Request :: The lines from the top of the material below through the line containing "ссии в сфере" are to be printed exactly, with pictures omitted.

..........

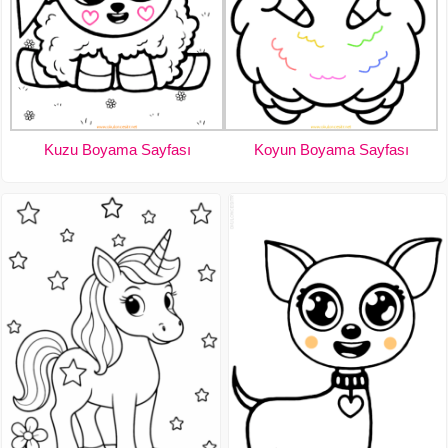
Kuzu Boyama Sayfası
Koyun Boyama Sayfası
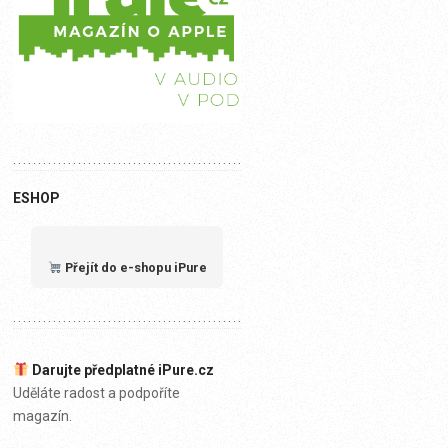
ESHOP
Přejít do e-shopu iPure
Darujte předplatné iPure.cz
Uděláte radost a podpoříte
magazín.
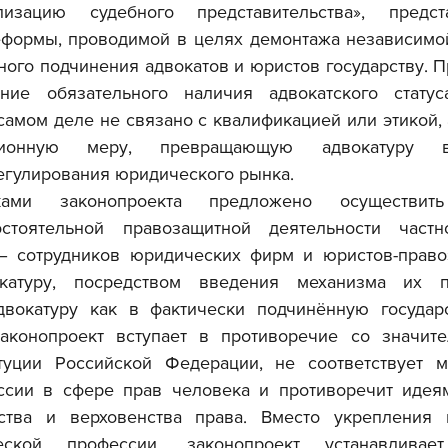
изацию судебного представительства», предст
еформы, проводимой в целях демонтажа независимо
ного подчинения адвокатов и юристов государству. П
ние обязательного наличия адвокатского статус
самом деле не связано с квалификацией или этикой, 
ционную меру, превращающую адвокатуру в
егулирования юридического рынка.
стоятельной правозащитной деятельности частно
– сотрудников юридических фирм и юристов-право
атуру, посредством введения механизма их пр
вокатуру как в фактически подчинённую государст
аконопроект вступает в противоречие со значите
туции Российской Федерации, не соответствует м
ссии в сфере прав человека и противоречит идея
ства и верховенства права. Вместо укрепления п
ской профессии, законопроект устанавливает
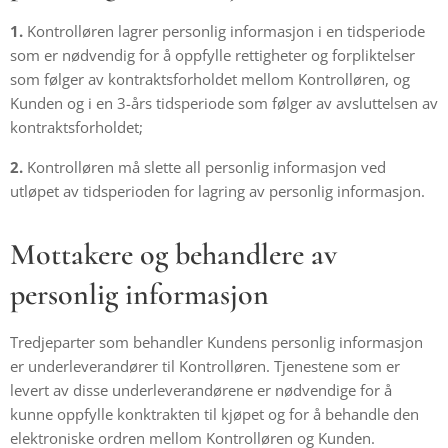
1.
Kontrolløren lagrer personlig informasjon i en tidsperiode
som er nødvendig for å oppfylle rettigheter og forpliktelser
som følger av kontraktsforholdet mellom Kontrolløren, og
Kunden og i en 3-års tidsperiode som følger av avsluttelsen av
kontraktsforholdet;
2.
Kontrolløren må slette all personlig informasjon ved
utløpet av tidsperioden for lagring av personlig informasjon.
Mottakere og behandlere av
personlig informasjon
Tredjeparter som behandler Kundens personlig informasjon
er underleverandører til Kontrolløren. Tjenestene som er
levert av disse underleverandørene er nødvendige for å
kunne oppfylle konktrakten til kjøpet og for å behandle den
elektroniske ordren mellom Kontrolløren og Kunden.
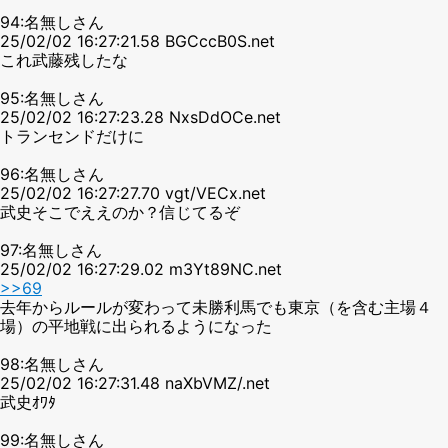
94:名無しさん
25/02/02 16:27:21.58 BGCccB0S.net
これ武藤残したな
95:名無しさん
25/02/02 16:27:23.28 NxsDdOCe.net
トランセンドだけに
96:名無しさん
25/02/02 16:27:27.70 vgt/VECx.net
武史そこでええのか？信じてるぞ
97:名無しさん
25/02/02 16:27:29.02 m3Yt89NC.net
>>69
去年からルールが変わって未勝利馬でも東京（を含む主場４
場）の平地戦に出られるようになった
98:名無しさん
25/02/02 16:27:31.48 naXbVMZ/.net
武史ｵﾜﾀ
99:名無しさん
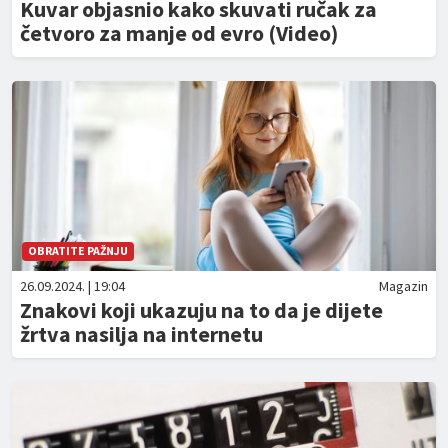
Kuvar objasnio kako skuvati ručak za
četvoro za manje od evro (Video)
OBRATITE PAŽNJU
26.09.2024. | 19:04
Magazin
Znakovi koji ukazuju na to da je dijete
žrtva nasilja na internetu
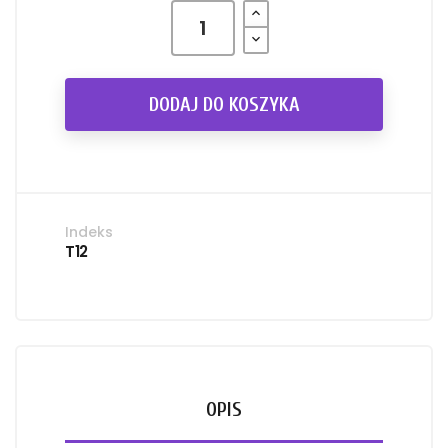
DODAJ DO KOSZYKA
Indeks
T12
OPIS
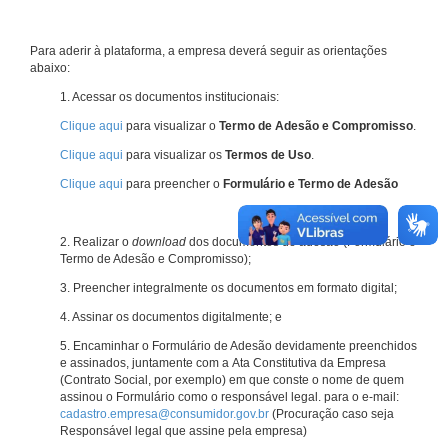
Para aderir à plataforma, a empresa deverá seguir as orientações
abaixo:
1. Acessar os documentos institucionais:
Clique aqui
para visualizar o
Termo de Adesão e Compromisso
.
Clique aqui
para visualizar os
Termos de Uso
.
Clique aqui
para preencher o
Formulário e Termo de Adesão
2. Realizar o
download
dos documentos de adesão (Formulário e
Termo de Adesão e Compromisso);
3. Preencher integralmente os documentos em formato digital;
4. Assinar os documentos digitalmente; e
5. Encaminhar o Formulário de Adesão devidamente preenchidos
e assinados, juntamente com a Ata Constitutiva da Empresa
(Contrato Social, por exemplo) em que conste o nome de quem
assinou o Formulário como o responsável legal. para o e-mail:
cadastro.empresa@consumidor.gov.br
(Procuração caso seja
Responsável legal que assine pela empresa)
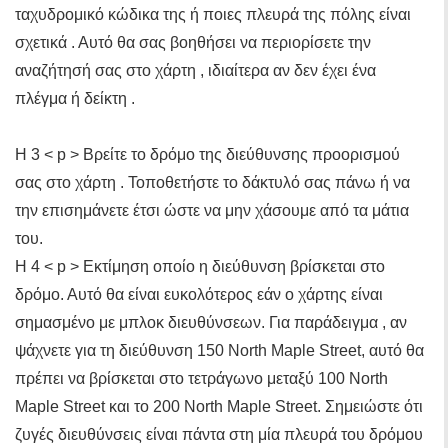
ταχυδρομικό κώδικα της ή ποιες πλευρά της πόλης είναι
σχετικά . Αυτό θα σας βοηθήσει να περιορίσετε την
αναζήτησή σας στο χάρτη , ιδιαίτερα αν δεν έχει ένα
πλέγμα ή δείκτη .
Η 3 < p > Βρείτε το δρόμο της διεύθυνσης προορισμού
σας στο χάρτη . Τοποθετήστε το δάκτυλό σας πάνω ή να
την επισημάνετε έτσι ώστε να μην χάσουμε από τα μάτια
του.
Η 4 < p > Εκτίμηση οποίο η διεύθυνση βρίσκεται στο
δρόμο. Αυτό θα είναι ευκολότερος εάν ο χάρτης είναι
σημασμένο με μπλοκ διευθύνσεων. Για παράδειγμα , αν
ψάχνετε για τη διεύθυνση 150 North Maple Street, αυτό θα
πρέπει να βρίσκεται στο τετράγωνο μεταξύ 100 North
Maple Street και το 200 North Maple Street. Σημειώστε ότι
ζυγές διευθύνσεις είναι πάντα στη μία πλευρά του δρόμου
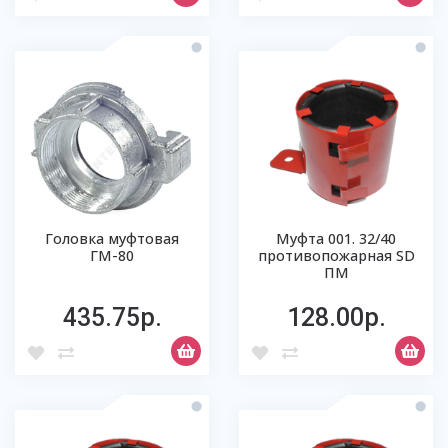
Головка муфтовая
Муфта 001. 32/40
ГМ-80
противопожарная SD
ПМ
435.75р.
128.00р.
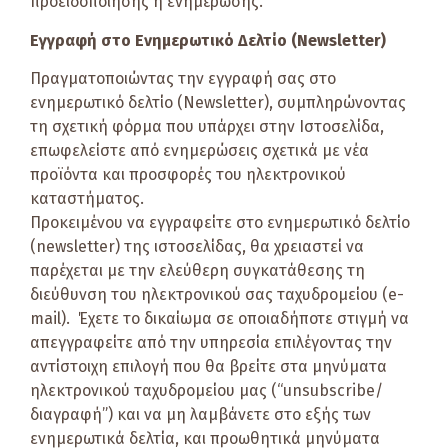
προειδοποίησης ή ενημέρωσης.
Εγγραφή στο Ενημερωτικό Δελτίο (Newsletter)
Πραγματοποιώντας την εγγραφή σας στο
ενημερωτικό δελτίο (Newsletter), συμπληρώνοντας
τη σχετική φόρμα που υπάρχει στην Ιστοσελίδα,
επωφελείστε από ενημερώσεις σχετικά με νέα
προϊόντα και προσφορές του ηλεκτρονικού
καταστήματος.
Προκειμένου να εγγραφείτε στο ενημερωτικό δελτίο
(newsletter) της ιστοσελίδας, θα χρειαστεί να
παρέχεται με την ελεύθερη συγκατάθεσης τη
διεύθυνση του ηλεκτρονικού σας ταχυδρομείου (e-
mail). Έχετε το δικαίωμα σε οποιαδήποτε στιγμή να
απεγγραφείτε από την υπηρεσία επιλέγοντας την
αντίστοιχη επιλογή που θα βρείτε στα μηνύματα
ηλεκτρονικού ταχυδρομείου μας (“unsubscribe/
διαγραφή”) και να μη λαμβάνετε στο εξής των
ενημερωτικά δελτία, και προωθητικά μηνύματα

..........

Exercise response ::
Kuzu Boyama Sayfası
Koyun Boyama Sayfası
ESHOP
Přejít do e-shopu iPure
Darujte předplatné iPure.cz
Uděláte radost a podpoříte
magazín.
изацию судебного представительства», предст
еформы, проводимой в целях демонтажа независимо
ного подчинения адвокатов и юристов государству. П
ние обязательного наличия адвокатского статус
самом деле не связано с квалификацией или этикой, 
ционную меру, превращающую адвокатуру в
егулирования юридического рынка.
стоятельной правозащитной деятельности частно
– сотрудников юридических фирм и юристов-право
атуру, посредством введения механизма их пр
вокатуру как в фактически подчинённую государст
аконопроект вступает в противоречие со значите
туции Российской Федерации, не соответствует м
ссии в сфере прав человека и противоречит идея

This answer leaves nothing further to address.